The role of Islamic institutions in India suggests
that whether it is Deoband, Nadwa, Barelley or other Islamic Institutions in
India, they have mostly institutionalised the legacy of Shah Waliullah.
In stead of interpreting Islam in the context of Inter-faith movement
particularly in a Hindu-majority society, their ideological exclusivism never
allowed the Muslim community to integrate with Hindu majority emotionally.
The philosophical basis of any spiritual movement is to
generate emotional brotherhood among the people of diverse religious persuasions
with a friendly and harmonious dialogue. But
the Islamic institutions in India used the spiritual space of Islam with a sole
focus to negate the positive influence of the bright past of Indian culture,
tradition and heritage. Their role
to infuse pride of Islamic past with prejudice to Hindu past offended the Hindu
society. Defending medieval past of India as a brighter side of Indian history
only shows their desperation. Without giving any thought to secularism and
rather crying hoarse against the hallucinating danger to Islam in Muslim
community, the Islamic institutions created an environment of political
confrontation both in parliament and outside.
Such attitude directly or indirectly helped the forces of political
Hindutva to come to centre-stage of Indian politics.
Instead of encouraging the Indian Muslims, who have by and
large overwhelmingly accepted Indian identity and guiding them for their social,
economic and spiritual developments, the hard doctors of Islam being produced by
Islamic institutions kept their co-religionists away from their emotional
integration with Indian society.
Ravindra Nath Tagore in his "Bharat Teertha" wrote:
"Hethai Arya, Hethai Anarya, Hethai Dravid Cheen; Shak
Hun dal, Pathan Mogal, Ek Dehe Holo Leen. (In this land, Aryans, non-Aryans,
Dravidians, Chinese, Shakas, Huns, Pathans and Mughals have metamorphosed into
one single being. Quoted from BJP TODAY dated January 16-31, 2003). Had Tagore
been alive today, he might have changed his perception due to the changed
scenario. President Kalam in his broadcast on the eve of republic day said, our
strength lies in the democratic root of our civilisation.

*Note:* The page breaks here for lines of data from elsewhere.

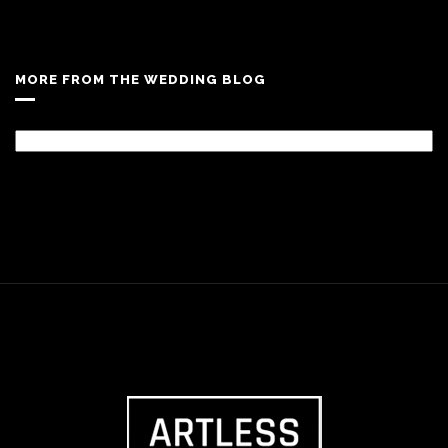
MORE FROM THE WEDDING BLOG
More
From
The
Wedding
Blog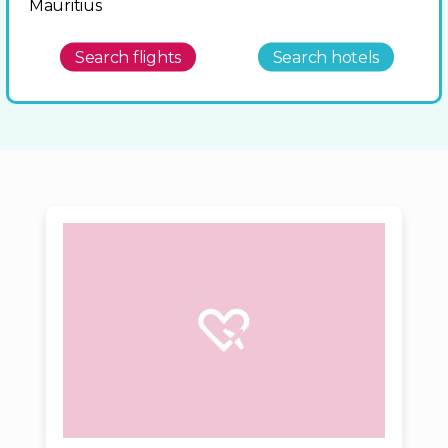
Mauritius
Search flights
Search hotels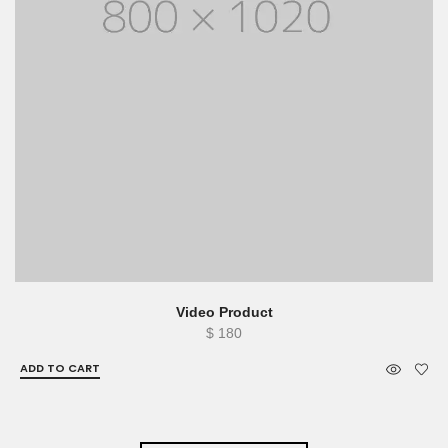
Video Product
$
180
ADD TO CART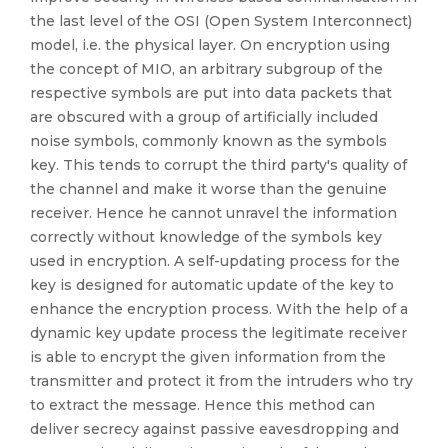
the last level of the OSI (Open System Interconnect)
model, i.e. the physical layer. On encryption using
the concept of MIO, an arbitrary subgroup of the
respective symbols are put into data packets that
are obscured with a group of artificially included
noise symbols, commonly known as the symbols
key. This tends to corrupt the third party's quality of
the channel and make it worse than the genuine
receiver. Hence he cannot unravel the information
correctly without knowledge of the symbols key
used in encryption. A self-updating process for the
key is designed for automatic update of the key to
enhance the encryption process. With the help of a
dynamic key update process the legitimate receiver
is able to encrypt the given information from the
transmitter and protect it from the intruders who try
to extract the message. Hence this method can
deliver secrecy against passive eavesdropping and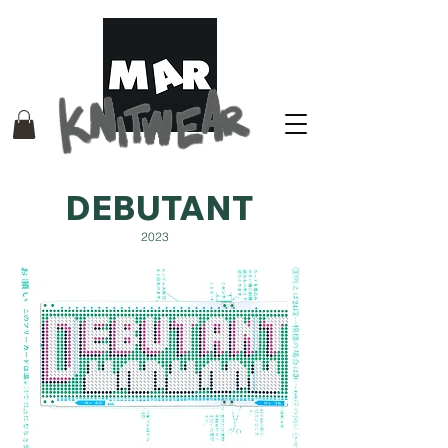
DEBUTANT
2023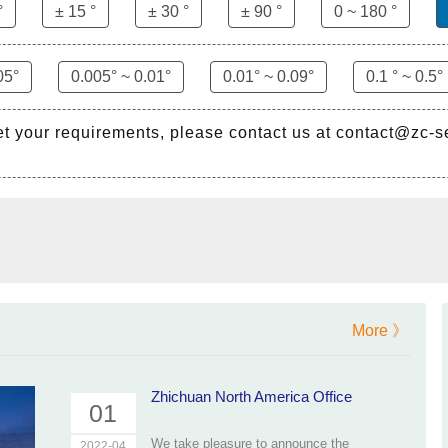
°
± 15 °
± 30 °
± 90 °
0 ~ 180 °
05°
0.005° ~ 0.01°
0.01° ~ 0.09°
0.1 ° ~ 0.5°
et your requirements, please contact us at contact@zc-
More 》
Zhichuan North America Office
01
We take pleasure to announce the
2022-04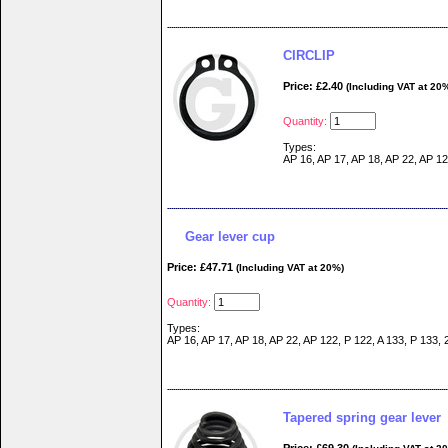
CIRCLIP
Price: £2.40
(Including VAT at 20
Quantity:
Types:
AP 16, AP 17, AP 18, AP 22, AP 12
Gear lever cup
Price: £47.71
(Including VAT at 20%)
Quantity:
Types:
AP 16, AP 17, AP 18, AP 22, AP 122, P 122, A 133, P 133, 
Tapered spring gear lever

Ignoring the larger social pathology of Indian society and
sidetracking the spiritual aspect of religion Islamic institutions remained
engaged in only pushing the political ideology of medieval India among the
Muslim mass. They ignored Mohammad
Iqbal's poetry of Sare Jahan se Achchha Hindostan Hmaara and, Mazhab nahin
sikhata apas me bair rakhana but kept reminding their community his presidential
address to All India Muslim League in December 1930, when he said, " Is it
possible to retain Islam as an ethical ideal and to reject it as a polity …?
He answered categorically, " the religious order of Islam is
organically related to the social order it has created.
The rejection of the one eventually involves the rejection of other"
(Community and Consensus in Islam by Farzana Saikh, page 16). In stead of
providing value based education based on modern, proper and scientific teachings
to create good citizens for the overall development of Indian society, the
Islamic institutions produced clergies for driving the Muslim mass to medieval
era as a part of their movements for Muslim separatism.